1. There is a Western counterpart to these informal promotion companies. Street teams are a promotional tool often used by entertainment companies and record labels to promote new albums and artists. The street team members often consist of fans of artists. Unlike in K-pop fandom, fans involved in street teams are usually hired and organized by media entertainment companies.

2. Since their 2004 debut, TVXQ (discovered and managed by SM) has arguably been one of the most successful K-pop acts in Asia, with reportedly the largest fan base (over 800,000) in the world. Enjoying great success in the Japanese music industry in particular, they became the first foreign artist to top the Oricon singles charts six times and placed their single and album simultaneously within the top three slots of Oricon's singles and albums chart—the first time a foreign artist had done so in 15 years.

3. See discussions on MLBPARK, a major league baseball community forum (http://mlbpark.donga.com/bbs/view.php?bbs=mpark_bbs_bullpen09&idx=1132486&cpage=1&s_work=search&select=stt&keyword=JYJ); and 82 Cook, a lifestyle community forum (http://www.82cook.com/zb41/zboard.php?id=free2&no=689161).

4. In K-pop fandom in Korea, the word joryeonhada (train) is widely used to refer to the way the stars attract or captivate their fans through certain behaviors and activities.

5. For additional details and the image of the letter, see http://www.allkpop.com/2009/11/2pm_taecyeon_scarlet_letter.

6. Pyein is similar to the Japanese notion of otaku.

7. There were quite a few anti-Tablo channels on YouTube. However, after the police announcement in October 2010 (which ruled in favor of Tablo), most of them disappeared. One of the few channels still operating is TheSurgeryFevers (http://www.youtube.com/user/TheSurgeryFevers).

8. These comments are netizen responses attached to Park (2010).

::::::

- _TASK REQUIREMENTS_
[a] In the notes on K-pop fandom, what Japanese notion is pyein compared to?
[b] Write out the notes on K-pop fandom starting at "7. There were" and ending at "to Park (2010).".

- _DATA FOR REVIEW_

::::::

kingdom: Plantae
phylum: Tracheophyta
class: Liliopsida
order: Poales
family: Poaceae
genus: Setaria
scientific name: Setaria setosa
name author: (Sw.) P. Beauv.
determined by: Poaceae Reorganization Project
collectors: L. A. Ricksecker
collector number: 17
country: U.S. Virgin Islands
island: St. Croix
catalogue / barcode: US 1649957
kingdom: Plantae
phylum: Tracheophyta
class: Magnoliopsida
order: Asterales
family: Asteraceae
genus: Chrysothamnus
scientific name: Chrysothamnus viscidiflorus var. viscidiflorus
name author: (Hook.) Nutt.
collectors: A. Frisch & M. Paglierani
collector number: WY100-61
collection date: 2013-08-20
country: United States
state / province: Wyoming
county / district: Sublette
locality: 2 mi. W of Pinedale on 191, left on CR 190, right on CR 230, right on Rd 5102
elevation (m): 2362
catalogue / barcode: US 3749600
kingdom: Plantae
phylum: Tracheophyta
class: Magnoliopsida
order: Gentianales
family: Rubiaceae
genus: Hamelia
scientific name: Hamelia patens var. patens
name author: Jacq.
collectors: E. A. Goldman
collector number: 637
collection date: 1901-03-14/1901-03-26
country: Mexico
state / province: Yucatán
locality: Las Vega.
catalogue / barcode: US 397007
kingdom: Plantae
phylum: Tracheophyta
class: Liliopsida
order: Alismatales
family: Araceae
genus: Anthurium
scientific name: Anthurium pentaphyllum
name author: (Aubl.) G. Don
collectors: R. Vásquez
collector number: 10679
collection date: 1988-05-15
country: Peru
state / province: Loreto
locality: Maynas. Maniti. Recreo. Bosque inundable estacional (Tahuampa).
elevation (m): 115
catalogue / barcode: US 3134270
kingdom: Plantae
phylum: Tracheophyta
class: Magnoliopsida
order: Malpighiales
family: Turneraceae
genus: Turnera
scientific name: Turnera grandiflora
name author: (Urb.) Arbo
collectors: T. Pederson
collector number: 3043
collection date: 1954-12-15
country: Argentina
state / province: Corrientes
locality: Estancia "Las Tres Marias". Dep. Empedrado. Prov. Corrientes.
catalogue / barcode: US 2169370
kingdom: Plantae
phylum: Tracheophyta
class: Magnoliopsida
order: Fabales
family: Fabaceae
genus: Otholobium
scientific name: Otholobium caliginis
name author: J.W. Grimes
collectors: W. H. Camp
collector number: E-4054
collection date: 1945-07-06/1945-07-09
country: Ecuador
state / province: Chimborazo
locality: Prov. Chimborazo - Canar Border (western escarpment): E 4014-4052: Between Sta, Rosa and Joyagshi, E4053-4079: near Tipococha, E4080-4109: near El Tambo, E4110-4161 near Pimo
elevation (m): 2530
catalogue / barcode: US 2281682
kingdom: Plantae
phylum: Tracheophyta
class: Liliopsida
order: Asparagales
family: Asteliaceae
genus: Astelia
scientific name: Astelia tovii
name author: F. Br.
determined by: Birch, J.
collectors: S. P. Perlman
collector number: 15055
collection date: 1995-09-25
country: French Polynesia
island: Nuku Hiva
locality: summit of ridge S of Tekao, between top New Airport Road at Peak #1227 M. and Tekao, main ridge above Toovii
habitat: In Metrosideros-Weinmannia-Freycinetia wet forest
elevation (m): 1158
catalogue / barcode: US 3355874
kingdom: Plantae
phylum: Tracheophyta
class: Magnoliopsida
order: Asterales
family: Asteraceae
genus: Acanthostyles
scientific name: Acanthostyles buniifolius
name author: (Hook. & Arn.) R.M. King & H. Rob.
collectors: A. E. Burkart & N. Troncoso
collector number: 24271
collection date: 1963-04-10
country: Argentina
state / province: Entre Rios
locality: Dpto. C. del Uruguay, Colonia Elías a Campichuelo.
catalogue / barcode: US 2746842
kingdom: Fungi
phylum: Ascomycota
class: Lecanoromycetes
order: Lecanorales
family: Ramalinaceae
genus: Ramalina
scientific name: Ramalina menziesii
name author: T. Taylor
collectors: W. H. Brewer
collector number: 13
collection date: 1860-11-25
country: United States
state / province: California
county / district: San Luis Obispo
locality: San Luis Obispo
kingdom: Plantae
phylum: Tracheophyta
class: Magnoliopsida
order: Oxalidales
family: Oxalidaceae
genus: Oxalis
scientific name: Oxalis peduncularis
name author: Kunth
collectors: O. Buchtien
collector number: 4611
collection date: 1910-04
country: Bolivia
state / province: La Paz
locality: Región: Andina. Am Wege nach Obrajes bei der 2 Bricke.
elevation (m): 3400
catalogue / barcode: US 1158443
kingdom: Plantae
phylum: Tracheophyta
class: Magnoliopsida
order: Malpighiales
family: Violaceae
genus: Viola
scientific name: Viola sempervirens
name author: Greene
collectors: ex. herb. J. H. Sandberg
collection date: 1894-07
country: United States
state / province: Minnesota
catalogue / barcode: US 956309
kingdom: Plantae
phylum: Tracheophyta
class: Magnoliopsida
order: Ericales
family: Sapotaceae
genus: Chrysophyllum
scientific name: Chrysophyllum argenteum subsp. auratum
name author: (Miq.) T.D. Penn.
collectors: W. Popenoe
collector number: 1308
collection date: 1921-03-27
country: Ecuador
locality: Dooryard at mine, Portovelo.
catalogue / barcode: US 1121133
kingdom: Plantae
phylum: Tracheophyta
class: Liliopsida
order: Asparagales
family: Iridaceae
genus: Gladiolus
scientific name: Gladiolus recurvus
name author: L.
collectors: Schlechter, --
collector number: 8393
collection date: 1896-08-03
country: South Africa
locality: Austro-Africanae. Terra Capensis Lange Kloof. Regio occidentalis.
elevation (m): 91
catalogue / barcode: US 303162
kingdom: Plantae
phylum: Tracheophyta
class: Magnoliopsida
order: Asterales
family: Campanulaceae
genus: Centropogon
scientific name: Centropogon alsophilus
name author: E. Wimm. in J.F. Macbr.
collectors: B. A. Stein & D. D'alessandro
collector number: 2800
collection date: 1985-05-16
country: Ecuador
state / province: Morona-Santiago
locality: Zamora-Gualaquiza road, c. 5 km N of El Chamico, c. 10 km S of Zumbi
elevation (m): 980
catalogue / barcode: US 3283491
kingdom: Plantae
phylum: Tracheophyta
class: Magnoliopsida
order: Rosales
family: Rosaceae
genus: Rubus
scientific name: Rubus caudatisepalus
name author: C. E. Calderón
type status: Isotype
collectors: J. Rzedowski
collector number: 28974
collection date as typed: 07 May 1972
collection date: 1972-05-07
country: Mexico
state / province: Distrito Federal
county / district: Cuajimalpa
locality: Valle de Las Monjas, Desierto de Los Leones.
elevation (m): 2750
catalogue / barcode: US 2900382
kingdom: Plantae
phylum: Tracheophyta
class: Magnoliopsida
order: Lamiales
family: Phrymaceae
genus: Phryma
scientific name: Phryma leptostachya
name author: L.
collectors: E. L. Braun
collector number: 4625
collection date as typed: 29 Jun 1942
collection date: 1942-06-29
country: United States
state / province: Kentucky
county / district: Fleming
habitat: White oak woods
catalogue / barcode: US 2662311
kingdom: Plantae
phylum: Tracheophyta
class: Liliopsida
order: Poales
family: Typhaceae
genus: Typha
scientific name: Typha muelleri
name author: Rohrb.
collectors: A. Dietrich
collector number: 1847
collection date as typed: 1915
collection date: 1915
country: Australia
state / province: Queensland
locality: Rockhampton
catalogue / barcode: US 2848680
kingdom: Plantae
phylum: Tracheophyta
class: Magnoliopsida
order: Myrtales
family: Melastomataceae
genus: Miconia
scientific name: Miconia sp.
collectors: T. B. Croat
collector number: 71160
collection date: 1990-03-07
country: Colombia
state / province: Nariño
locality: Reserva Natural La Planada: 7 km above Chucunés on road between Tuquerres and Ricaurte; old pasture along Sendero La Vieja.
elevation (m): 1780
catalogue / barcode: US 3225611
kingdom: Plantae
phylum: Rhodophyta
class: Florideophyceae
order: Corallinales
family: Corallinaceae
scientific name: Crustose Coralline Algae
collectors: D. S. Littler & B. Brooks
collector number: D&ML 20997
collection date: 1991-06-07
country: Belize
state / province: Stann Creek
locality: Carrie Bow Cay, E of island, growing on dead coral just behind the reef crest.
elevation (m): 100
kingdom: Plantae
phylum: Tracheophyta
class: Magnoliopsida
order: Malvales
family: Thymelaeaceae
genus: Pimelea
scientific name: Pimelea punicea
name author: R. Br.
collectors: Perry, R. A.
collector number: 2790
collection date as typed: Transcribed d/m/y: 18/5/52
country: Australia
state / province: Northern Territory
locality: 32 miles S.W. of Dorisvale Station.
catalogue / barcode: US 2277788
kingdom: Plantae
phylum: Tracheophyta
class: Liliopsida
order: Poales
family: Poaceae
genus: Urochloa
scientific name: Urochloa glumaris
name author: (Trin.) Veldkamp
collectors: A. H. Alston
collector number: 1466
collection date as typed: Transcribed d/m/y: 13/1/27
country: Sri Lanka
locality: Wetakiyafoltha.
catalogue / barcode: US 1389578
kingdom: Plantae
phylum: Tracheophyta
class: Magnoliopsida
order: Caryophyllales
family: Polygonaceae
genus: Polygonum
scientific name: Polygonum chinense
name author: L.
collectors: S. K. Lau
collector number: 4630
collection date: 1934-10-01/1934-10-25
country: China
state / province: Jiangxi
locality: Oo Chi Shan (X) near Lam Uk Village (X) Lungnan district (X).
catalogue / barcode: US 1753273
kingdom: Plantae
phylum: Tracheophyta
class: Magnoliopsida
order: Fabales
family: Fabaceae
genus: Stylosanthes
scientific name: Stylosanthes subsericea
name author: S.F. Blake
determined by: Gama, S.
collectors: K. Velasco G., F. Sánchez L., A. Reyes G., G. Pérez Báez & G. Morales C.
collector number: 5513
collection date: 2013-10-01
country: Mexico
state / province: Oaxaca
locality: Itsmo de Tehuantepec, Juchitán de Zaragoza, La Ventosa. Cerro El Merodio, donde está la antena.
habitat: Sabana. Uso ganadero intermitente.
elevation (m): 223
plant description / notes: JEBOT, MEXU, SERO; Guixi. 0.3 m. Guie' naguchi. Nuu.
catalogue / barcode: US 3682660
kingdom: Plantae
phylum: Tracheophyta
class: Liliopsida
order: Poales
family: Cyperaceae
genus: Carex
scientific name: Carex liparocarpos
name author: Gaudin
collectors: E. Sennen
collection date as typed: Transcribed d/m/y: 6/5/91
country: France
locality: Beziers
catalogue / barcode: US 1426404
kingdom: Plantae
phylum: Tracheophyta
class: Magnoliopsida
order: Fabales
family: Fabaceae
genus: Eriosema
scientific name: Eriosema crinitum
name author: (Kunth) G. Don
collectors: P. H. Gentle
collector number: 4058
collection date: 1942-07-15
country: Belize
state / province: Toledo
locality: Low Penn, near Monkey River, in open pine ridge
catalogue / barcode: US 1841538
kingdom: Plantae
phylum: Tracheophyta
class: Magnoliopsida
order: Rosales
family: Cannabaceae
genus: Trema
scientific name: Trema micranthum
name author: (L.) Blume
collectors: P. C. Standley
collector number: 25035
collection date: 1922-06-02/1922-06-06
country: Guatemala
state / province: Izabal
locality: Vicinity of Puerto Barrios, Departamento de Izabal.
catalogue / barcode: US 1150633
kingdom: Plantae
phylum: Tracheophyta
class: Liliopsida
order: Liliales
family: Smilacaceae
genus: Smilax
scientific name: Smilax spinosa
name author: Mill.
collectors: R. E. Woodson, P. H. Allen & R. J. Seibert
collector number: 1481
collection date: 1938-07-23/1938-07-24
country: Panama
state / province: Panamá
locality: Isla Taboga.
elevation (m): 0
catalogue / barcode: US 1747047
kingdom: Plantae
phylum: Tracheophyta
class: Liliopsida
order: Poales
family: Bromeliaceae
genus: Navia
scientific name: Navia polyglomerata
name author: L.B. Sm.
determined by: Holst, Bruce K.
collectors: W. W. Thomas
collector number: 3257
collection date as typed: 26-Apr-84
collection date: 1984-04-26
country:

::::::

- _TASK RESPONSES_
[a] Pyein is similar to the Japanese notion of otaku.

[b]
7. There were quite a few anti-Tablo channels on YouTube. However, after the police announcement in October 2010 (which ruled in favor of Tablo), most of them disappeared. One of the few channels still operating is TheSurgeryFevers (http://www.youtube.com/user/TheSurgeryFevers).

8. These comments are netizen responses attached to Park (2010).